▶ **Trecho do texto**:
Segundo o parlamentar, hoje mais da metade da humanidade mora em cidades. Com a contínua intensificação do processo global de urbanização, acrescentou o parlamentar, cada vez mais o setor agrícola tende a ficar distante dos consumidores. “Trata-se de uma falta de reconhecimento inversamente proporcional à responsabilidade que o setor tem em produzir mais alimentos e preservar o equilíbrio ambiental, duas tarefas que garantem em última instância a comida dos centros urbanos e um ambiente equilibrado para a qualidade de vida de todos.”

Sergio Souza, que é presidente da Comissão de Agricultura da Câmara Federal, afirmou que a preservação das florestas e da biodiversidade não impede o aumento da produção com as terras cultiváveis, seja expandindo a produtividade das lavouras, seja recuperando áreas em processo de degradação.

“Ao contrário, é fundamental para a existência das próprias lavouras que se mantenha o equilíbrio climático e que se proteja a biodiversidade, necessária para a polinização e equilíbrio das cadeias alimentares”, destacou o parlamentar na audiência pública sobre “As boas práticas na agricultura de baixo carbono, como plantio direto e moratória da soja.”

▶ **Dados fornecidos**:
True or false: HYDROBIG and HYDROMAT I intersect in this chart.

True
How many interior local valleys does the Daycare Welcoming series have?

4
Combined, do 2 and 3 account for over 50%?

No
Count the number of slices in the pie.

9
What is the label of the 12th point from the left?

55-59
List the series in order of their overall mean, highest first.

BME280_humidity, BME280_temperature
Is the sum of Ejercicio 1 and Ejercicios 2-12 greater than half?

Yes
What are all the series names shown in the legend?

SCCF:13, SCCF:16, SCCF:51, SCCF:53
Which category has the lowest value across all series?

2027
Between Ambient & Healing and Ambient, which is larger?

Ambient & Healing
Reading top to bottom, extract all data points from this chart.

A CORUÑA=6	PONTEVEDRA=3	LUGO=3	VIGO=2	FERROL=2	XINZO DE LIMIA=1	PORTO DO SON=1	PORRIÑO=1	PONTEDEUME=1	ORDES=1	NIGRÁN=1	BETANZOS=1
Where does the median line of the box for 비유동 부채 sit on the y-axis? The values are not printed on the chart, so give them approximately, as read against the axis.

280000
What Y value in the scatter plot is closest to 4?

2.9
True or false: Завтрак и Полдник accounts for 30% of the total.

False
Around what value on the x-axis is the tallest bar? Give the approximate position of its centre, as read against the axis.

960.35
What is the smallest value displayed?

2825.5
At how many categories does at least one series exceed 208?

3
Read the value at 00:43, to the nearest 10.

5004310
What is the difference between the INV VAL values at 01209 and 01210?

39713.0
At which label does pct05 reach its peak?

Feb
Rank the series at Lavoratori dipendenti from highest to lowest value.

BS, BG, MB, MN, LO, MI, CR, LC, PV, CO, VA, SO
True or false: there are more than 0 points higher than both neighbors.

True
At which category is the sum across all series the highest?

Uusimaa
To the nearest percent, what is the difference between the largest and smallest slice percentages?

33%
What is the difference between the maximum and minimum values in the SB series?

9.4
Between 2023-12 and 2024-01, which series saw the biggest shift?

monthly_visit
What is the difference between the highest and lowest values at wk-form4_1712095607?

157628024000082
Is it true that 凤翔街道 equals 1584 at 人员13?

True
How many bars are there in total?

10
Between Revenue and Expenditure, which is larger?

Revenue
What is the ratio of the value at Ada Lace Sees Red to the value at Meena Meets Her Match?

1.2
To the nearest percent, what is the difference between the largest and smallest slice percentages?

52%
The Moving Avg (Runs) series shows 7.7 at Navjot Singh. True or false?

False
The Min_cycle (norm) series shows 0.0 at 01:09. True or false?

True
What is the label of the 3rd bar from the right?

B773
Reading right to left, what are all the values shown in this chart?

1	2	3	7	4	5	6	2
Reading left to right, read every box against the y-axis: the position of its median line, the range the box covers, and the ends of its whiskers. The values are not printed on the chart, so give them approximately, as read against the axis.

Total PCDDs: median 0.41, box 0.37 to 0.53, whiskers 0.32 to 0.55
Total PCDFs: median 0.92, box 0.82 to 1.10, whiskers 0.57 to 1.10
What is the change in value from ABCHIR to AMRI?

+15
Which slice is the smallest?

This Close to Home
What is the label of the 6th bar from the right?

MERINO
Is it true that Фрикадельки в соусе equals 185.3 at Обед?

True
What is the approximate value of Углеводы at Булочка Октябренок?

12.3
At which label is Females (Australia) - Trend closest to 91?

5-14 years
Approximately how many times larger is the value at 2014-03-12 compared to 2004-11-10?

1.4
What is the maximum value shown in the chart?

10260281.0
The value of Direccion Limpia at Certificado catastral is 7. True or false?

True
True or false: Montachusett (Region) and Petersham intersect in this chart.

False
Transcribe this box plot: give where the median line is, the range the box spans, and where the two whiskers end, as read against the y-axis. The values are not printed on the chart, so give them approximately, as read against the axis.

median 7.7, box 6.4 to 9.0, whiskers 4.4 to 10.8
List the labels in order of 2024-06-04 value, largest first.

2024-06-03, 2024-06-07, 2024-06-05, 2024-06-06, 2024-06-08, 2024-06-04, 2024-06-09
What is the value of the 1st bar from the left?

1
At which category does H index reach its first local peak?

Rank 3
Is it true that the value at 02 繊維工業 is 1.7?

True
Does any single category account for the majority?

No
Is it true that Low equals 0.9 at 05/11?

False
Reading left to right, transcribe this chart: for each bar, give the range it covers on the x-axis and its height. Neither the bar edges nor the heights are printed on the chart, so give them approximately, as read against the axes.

▶ **Lista de atividades**:
(1) Reproduza palavra por palavra o trecho do texto sobre agricultura que vai de "Segundo o parlamentar, hoje" até "processo de degradação.".
(2) Quais verbos o texto sobre agricultura usa para introduzir o que o parlamentar disse? Liste todos.
(3) Com base no texto sobre agricultura, diga se cada afirmação concorda com ele, respondendo sim ou não e citando as palavras que decidem a questão:
(a) Sergio Souza preside a Comissão de Agricultura do Senado.
(b) Mais da metade da humanidade vive hoje em cidades.
(c) A audiência pública tratou, entre outras práticas, do plantio direto.

▶ **Respostas esperadas**:
(1)
Segundo o parlamentar, hoje mais da metade da humanidade mora em cidades. Com a contínua intensificação do processo global de urbanização, acrescentou o parlamentar, cada vez mais o setor agrícola tende a ficar distante dos consumidores. “Trata-se de uma falta de reconhecimento inversamente proporcional à responsabilidade que o setor tem em produzir mais alimentos e preservar o equilíbrio ambiental, duas tarefas que garantem em última instância a comida dos centros urbanos e um ambiente equilibrado para a qualidade de vida de todos.”

Sergio Souza, que é presidente da Comissão de Agricultura da Câmara Federal, afirmou que a preservação das florestas e da biodiversidade não impede o aumento da produção com as terras cultiváveis, seja expandindo a produtividade das lavouras, seja recuperando áreas em processo de degradação.

(2) acrescentou, afirmou, destacou

(3)
(a) Não: "presidente da Comissão de Agricultura da Câmara Federal"
(b) Sim: "hoje mais da metade da humanidade mora em cidades"
(c) Sim: "As boas práticas na agricultura de baixo carbono, como plantio direto e moratória da soja."